Abstract
Ophthalmical Pharmaceuticals and Biologics
Aldeyra announced results in a new phase 3 trial of its reproxalap for dry eye disease (August 2024).
Annexon began subject dosing in its phase 3 ARCHER II trial evaluating ANX007 for the treatment of geographic atrophy (GA, August 2024).
Avanzanite received marketing authorization from the European Commission for its Akantior™ (polihexanide) for the treatment of acanthamoeba keratitis (August 2024).
Lenz Therapeutics submitted a new drug application to the U.S. FDA for its LNZ100 (aceclidine) for the treatment of presbyopia (August 2024).
Ocular Therapeutix announced agreement with the U.S. FDA on the design of its phase 3 SOL-R clinical trial of its Axpaxli (axitinib intravitreal implant, also known as OTX-TKI) for the treatment of patients with wet AMD, August 2024).
Ocuphire began subject dosing in its VEGA-3 Phase 3 clinical trial evaluating Phentolamine Ophthalmic Solution 0.75% for presbyopia (September 2024).
Sandoz received U.S. FDA approval for its Enzeevu™ (aflibercept-abzv), an Eylea biosimilar, for the treatment of wet age-related macular degeneration (AMD). The approval includes both a 2 mg vial kit and a pre-filled syringe for intravitreal injection (August 2024).
Gene and Cell Therapy
Atsena received rare pediatric disease (RPD) designation for its gene therapy product candidate ATSN-201 for the treatment of X-linked retinoschisis (August 2024).

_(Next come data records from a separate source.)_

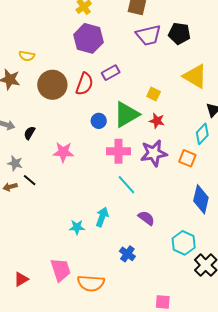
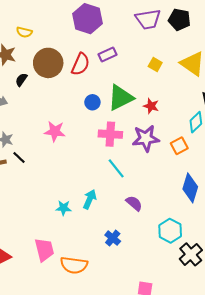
yellow square: (154, 94) -> (155, 65), moved
black semicircle: (30, 133) -> (21, 80), moved
orange square: (187, 158) -> (179, 146), turned 36

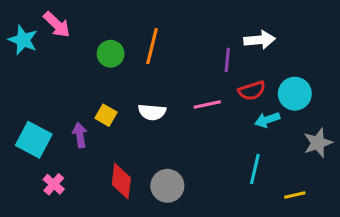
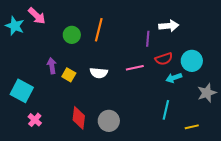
purple arrow: (80, 135) -> (52, 66), moved

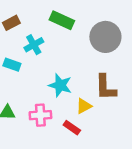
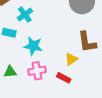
cyan star: (60, 85) -> (33, 46), moved

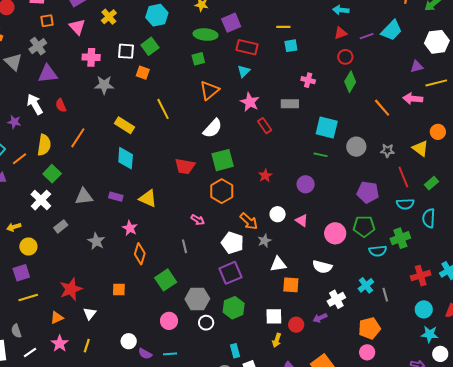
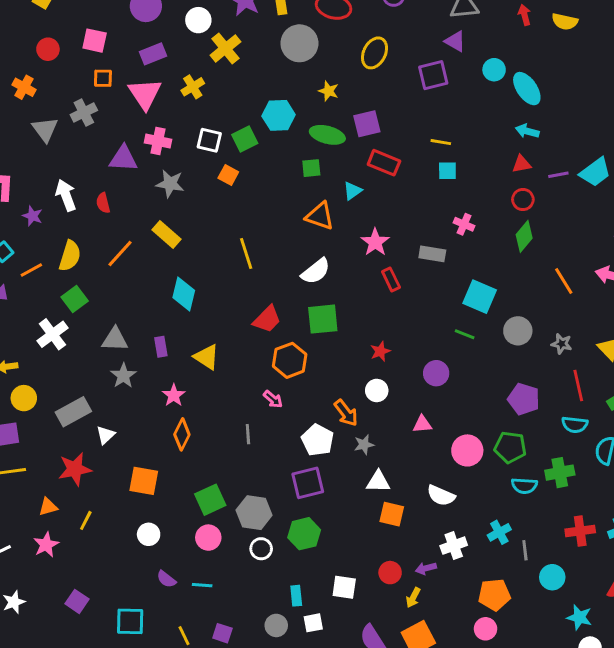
cyan hexagon: (157, 15) -> (279, 115), moved
pink triangle: (77, 27) -> (145, 94), size x1.4
cyan triangle: (244, 71) -> (352, 191), moved
purple triangle: (48, 74) -> (123, 159), moved
orange triangle: (209, 90) -> (320, 216), turned 50
yellow line: (163, 109) -> (246, 254), moved
yellow rectangle: (124, 125) -> (166, 235), moved
red trapezoid: (185, 166) -> (267, 319), turned -65
orange hexagon: (222, 191) -> (290, 360), moved
purple rectangle: (116, 197) -> (161, 347), turned 56
white circle: (278, 214) -> (377, 390), moved
pink triangle: (302, 220) -> (422, 424), turned -48
gray rectangle: (61, 226) -> (73, 412), moved, size x1.6
gray star: (96, 241) -> (123, 376), moved
green square: (166, 280) -> (210, 500), moved
orange square: (119, 290) -> (144, 481), size x1.5
cyan circle: (424, 309) -> (552, 577), moved
white triangle: (90, 314) -> (106, 435), moved
white square: (274, 316) -> (344, 587), moved
yellow arrow: (277, 340) -> (413, 598), moved
white circle: (129, 341) -> (149, 534), moved
yellow line: (87, 346) -> (86, 520), moved

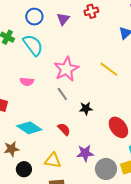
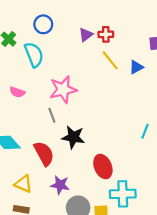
purple triangle: (63, 19) -> (86, 35), moved
yellow line: (109, 69) -> (110, 60), moved
black star: (86, 108) -> (73, 137), size x1.5
red semicircle: (64, 129) -> (44, 153), size x1.6

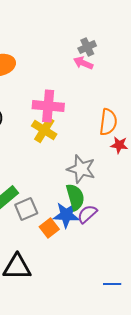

Bayer subsidiary BlueRock Therapeutics’ investigational new drug application for its OpCT-001, an investigational induced pluripotent stem cell (iPSC)-derived therapy designed to treat primary photoreceptor diseases was cleared by the U.S. FDA (September 2024).
Opus Genetics received rare pediatric disease (RPD) designation for its gene therapy product candidate OPGx-LCA5 for the treatment of Leber Congenital Amaurosis Type 5 (August 2024).
Regenxbio licensed rights to two of its gene therapy programs (RGX-381 and RGX-181, now designated as TTX-381 and TTX-181) to Tern Therapeutics. These investigational therapies are designed to deliver a working copy of the TPP1 gene for patients with CLN2 disease, an inherited disorder affecting the central nervous system (August 2024).
Regulatory, Government, and Pharmaceutical Industry
Alcon announced an agreement with China-based Ocumension Therapeutics for commercialization rights in China to a portfolio of Alcon’s dry eye treatments and procedural drops (August 2024).
Formosa Pharmaceuticals announced an agreement with Apotex for commercialization in Canada of its Clobetasol Propionate Ophthalmic Suspension for post-operative use (August 2024).
Ocuvex Therapeutics will be acquiring Visiox Pharmaceuticals, whose lead asset is Omlonti® (omidenepag isopropyl ophthalmic solution 0.002%), an FDA-approved EP2 receptor agonist for ocular hypertension and open-angle glaucoma (August 2024).
U.S. Government:
In execution of the Inflation Reduction Act, the Centers for Medicare and Medicaid Services announced prices for 10 of the top drugs (August 2024). The Federal Trade Commission expressed support for the FDA’s recent draft guidance on interchangeable biosimilar drugs, which proposes changes that could streamline the approval process for biosimilars (August 2024).
Footnotes
Author Disclosure Statement
The author consults for numerous ophthalmical, pharmaceutical, and medical device firms. A complete listing of all of Dr. Novack’s consulting affiliations can be found online.
In this review period, two ocular gene therapy products received U.S. FDA rare pediatric disease (RPD) designation, and another cleared FDA review to start clinical trials, and a biosimilar of aflibercept was approved for marketing. A pharmaceutical therapy for acanthamoeba keratitis was approved in Europe, a New Drug Application (NDA) was submitted to the FDA for a cholinergic agonist to treat presbyopia, and several firms began Phase 3 trials.